Perhaps it's a little bit of both, but the issue a ban seeks to address really comes down to manners and acceptable behavior.

We've all seen the ugly side. The people glued to their phones, taking selfie after selfie. Maybe it's a pool party, concert or even a sorority at a baseball game. The point is while those individuals are focused on their cameras and social media, the very event they are there for is going on without them.

When it comes to weddings, couples spend a lot of time and money planning to provide their guests with an unforgettable experience. Expensive photography aside, the food, the drinks, the music, the decorations, all of it might seem like a waste if everyone's eyes are fixated on their screens.

So, guests, whether you're at a smartphone-free wedding or not, be polite and consider when it's appropriate to whip out your phone.

During the ceremony at the moment of the first kiss right in the middle of aisle, is probably not the best time or place.
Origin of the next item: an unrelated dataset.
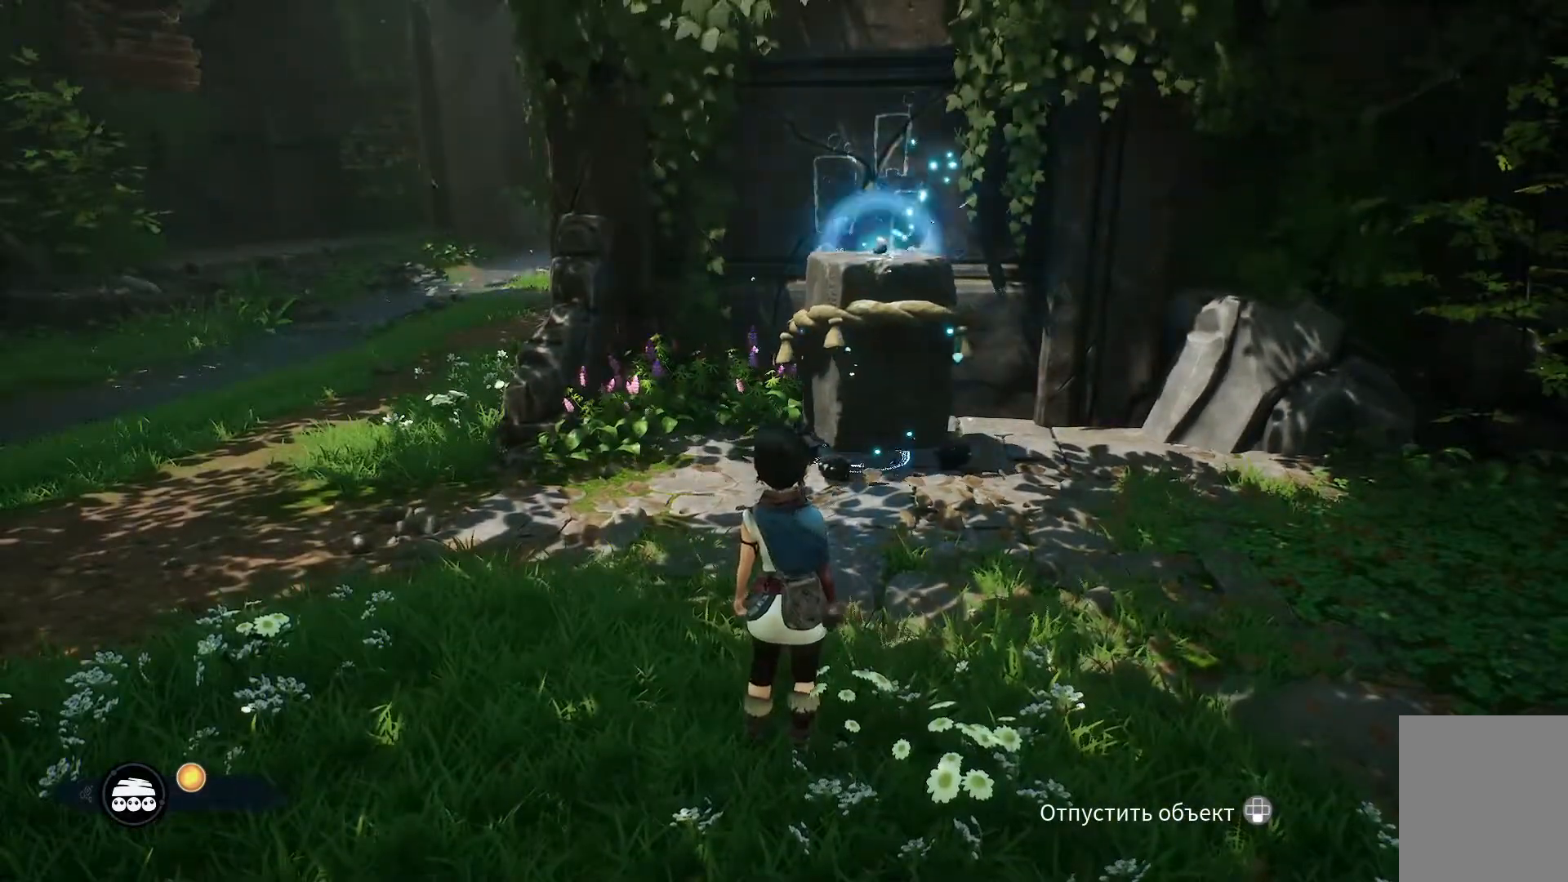
{"buttons": [], "left_stick": "up-right", "right_stick": "center", "events": [[317, "left_stick", "up"], [484, "left_stick", "up-right"]]}
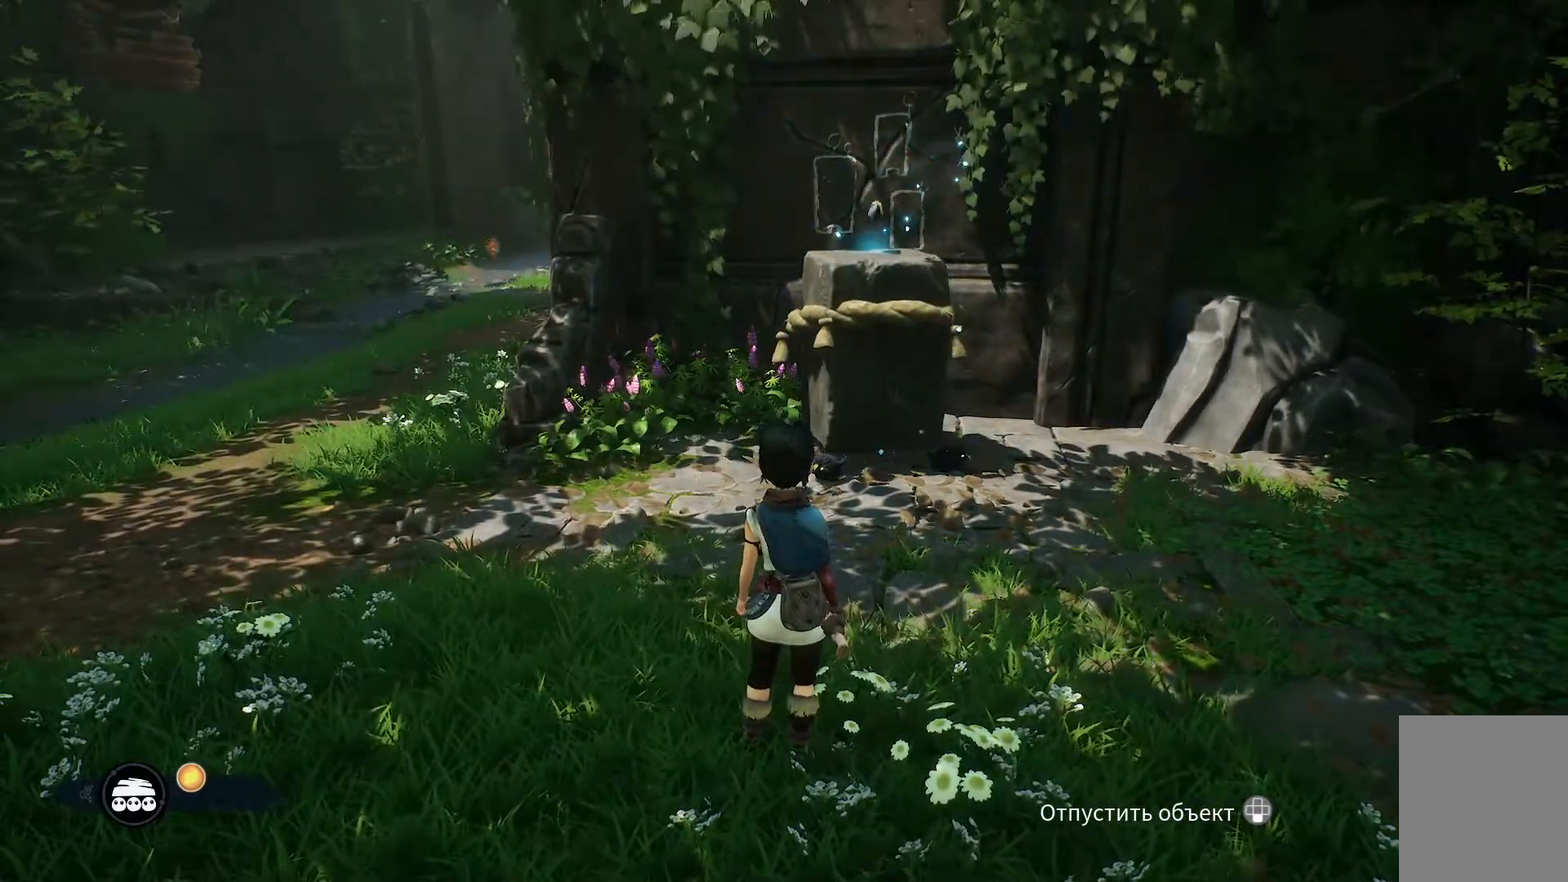
{"buttons": [], "left_stick": "up", "right_stick": "up-left", "events": [[333, "right_stick", "up-left"], [350, "left_stick", "up"]]}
Doing this likely means you will get in the way of a professional photographer and, let's be real, would the couple rather have a flawless image they can frame or a pixelated one from your Android- or worse the humongous, impractical iPad?

Also, skip the Instagram photo of the meal. Like Ron Swanson from Parks and Recreation once said, "Food is for eating. Places are for being." Plus, most wedding food pretty much looks the same anyway. (Unless the couple has their wedding catered by Portillo's Hotdogs, which I fully intend on doing one day).

Becky Bourget, a photographer with Captivating Images in Green Bay, said the other bad time for family paparazzi to get involved is during group photos. When there are multiple picture-takers, the people in the photos look in all different directions rather than at the hired photographer. It's best, she said, for family and friends to listen to the photographer, let them take their professional shots first and then get their own photos afterward.

Bourget said she has yet to work a smartphone-free wedding. Although she does see the benefits, she also recognizes banning phones would require a lot of patrolling and may actually take some of the fun away, especially during the reception.

This is where some leniency is required of the couple. As someone who has worked as a bridal consultant, one of the biggest mistakes brides make is trying to control every little aspect of their wedding. Sometimes brides get so caught up in their agenda, they forget what the day is really about. Isn't that exactly what smartphone-loving wedding guests are asked not to do?

Here's a nice compromise. Couples could have a cute, little sign leading into the ceremony, asking people to keep their phone and camera use to a minimum. Then at the reception, let people do whatever the heck they want. While brides and grooms may want the picture-perfect, classy wedding, they need to realize it's also a celebration. People want to let loose and party. Bombarding guests with messages to put away their phones is just annoying. It might even mean guests will have a bad time even though they are "present." This is a lose-lose situation.

Couples should keep in mind that friends and family are often the ones who are able to capture the most candid, fun photos of the evening. The reception should be phone and photo friendly.